**FRAGMENTO DEL DOCUMENTO**.

Mary Luz Estupiñán, traductora del recientemente publicado libro Cinematógrafo de letras: literatura, técnica y modernización en Brasil (ediciones mimesis, 2020), nos habla hoy de su visión y experiencia en este oficio, dialogando con una figura fundamental de las letras brasileñas, Clarice Lispector, quien a pesar de vivir para escribir, traducía para vivir. Cerramos la semana, entonces, con dos mujeres, su trabajo y las fascinantes reflexiones que este oficio levanta en torno a nuestras lenguas, nuestros métodos y la valoración que tiene la traducción en el contexto contemporáneo.
Hace poco conocí a una persona que llegó al nombre de Clarice Lispector no por sus libros sino por sus traducciones de Agatha Christie al portugués. Me sorprendí porque es un itinerario poco frecuente en los encuentros con la autora brasileña. Poco frecuente, claro, entre quienes llegamos a ella por sus ficciones o sus cuentos, pues en esta entrada la traducción es casi anecdótica. Tal vez sigan siendo pocos los que conocen esta faceta de Clarice. Quizás porque ella misma no le prestaba mayor importancia, pues traducir no estaba a la altura de escribir. Traducía para vivir, mientras que vivía para escribir. Lo cierto es que desde inicios de los años 60, la autora de La pasión según G.H. se dio a la traducción y no poco. Tradujo y adaptó obras de Oscar Wilde, Edgar Allan Poe y Julio Verne para público juvenil e infantil. También tradujo algunos textos policiales (de la ya mencionada Agatha Christie y de Anne Rice) y algunas obras de teatro en compañía de Tati de Moraes.
Solo en un par de ocasiones Clarice hizo algunas alusiones a esta tarea. La primera vez en “Traducir procurando no traicionar”, un texto de 1968, publicado en la Revista Jóia e incluido posteriormente en Outros escritos (2005) –en español está recopilado en Donde se enseñará a ser feliz y otros escritos (Siruela 2016)–, en el que se refiere especialmente a la traducción de obras de teatro, a cuatro manos. Las primeras líneas las dedica a la traducción de Crías de Zorro, de Lilian Hellman, y reconoce que el mayor riesgo de traducir radica en no parar nunca de corregir. La pulsión por tocar y retocar los diálogos, la lectura en voz alta para sentirlos y hallar el tono justo para cada personaje, son algunos de los detalles que fungen como recomendaciones de cómo afinar un texto dramático –género de los más exigentes a su parecer– en una segunda lengua. Esta forma de trabajo resultó muy bien, pues la dupla Lispector/de Moraes terminó ganando el premio (“¡Una medalla, Dios mío!” recordará ella misma con ironía) a la mejor traducción del año en São Paulo, por Hedda Gabler, de Henrik Ibsen.

**PASOS A SEGUIR**.
(A) Edita el fragmento sobre Clarice Lispector como traductora: vuelve a escribirlo desde "Mary Luz Estupiñán, traductora" hasta "el contexto contemporáneo.", ambos incluidos, y pon "Terminamos la semana" en lugar de "Cerramos la semana".
(B) Resume en dos oraciones el fragmento sobre Clarice Lispector como traductora.

**REGISTROS EXTRAÍDOS**.
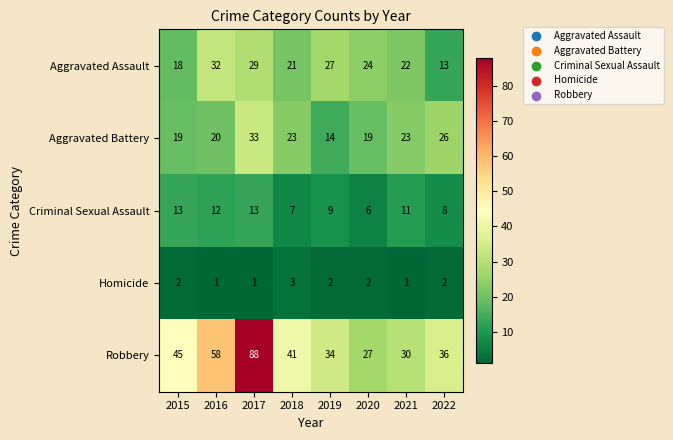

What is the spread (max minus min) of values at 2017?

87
--
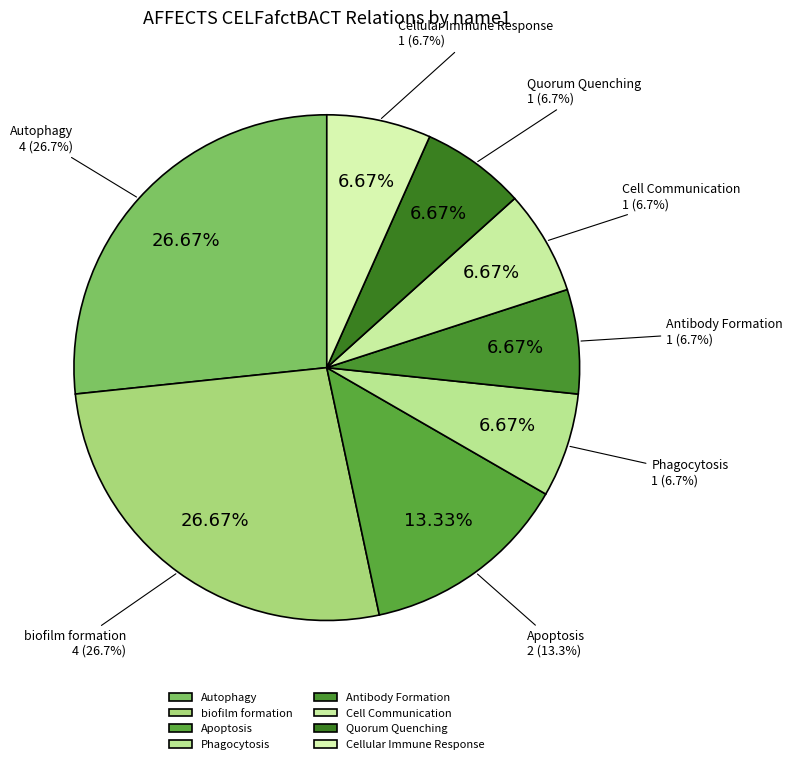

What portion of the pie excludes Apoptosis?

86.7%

**RESPUESTAS OBTENIDAS**.
(A)
Mary Luz Estupiñán, traductora del recientemente publicado libro Cinematógrafo de letras: literatura, técnica y modernización en Brasil (ediciones mimesis, 2020), nos habla hoy de su visión y experiencia en este oficio, dialogando con una figura fundamental de las letras brasileñas, Clarice Lispector, quien a pesar de vivir para escribir, traducía para vivir. Terminamos la semana, entonces, con dos mujeres, su trabajo y las fascinantes reflexiones que este oficio levanta en torno a nuestras lenguas, nuestros métodos y la valoración que tiene la traducción en el contexto contemporáneo.

(B) Desde inicios de los años 60, Clarice Lispector tradujo y adaptó obras de Oscar Wilde, Edgar Allan Poe y Julio Verne, textos policiales y obras de teatro junto con Tati de Moraes, aunque para ella traducir no estaba a la altura de escribir. En un texto de 1968 habló de traducir teatro a cuatro manos y dijo que el mayor riesgo es no parar nunca de corregir, y con de Moraes ganó el premio a la mejor traducción del año en São Paulo por Hedda Gabler.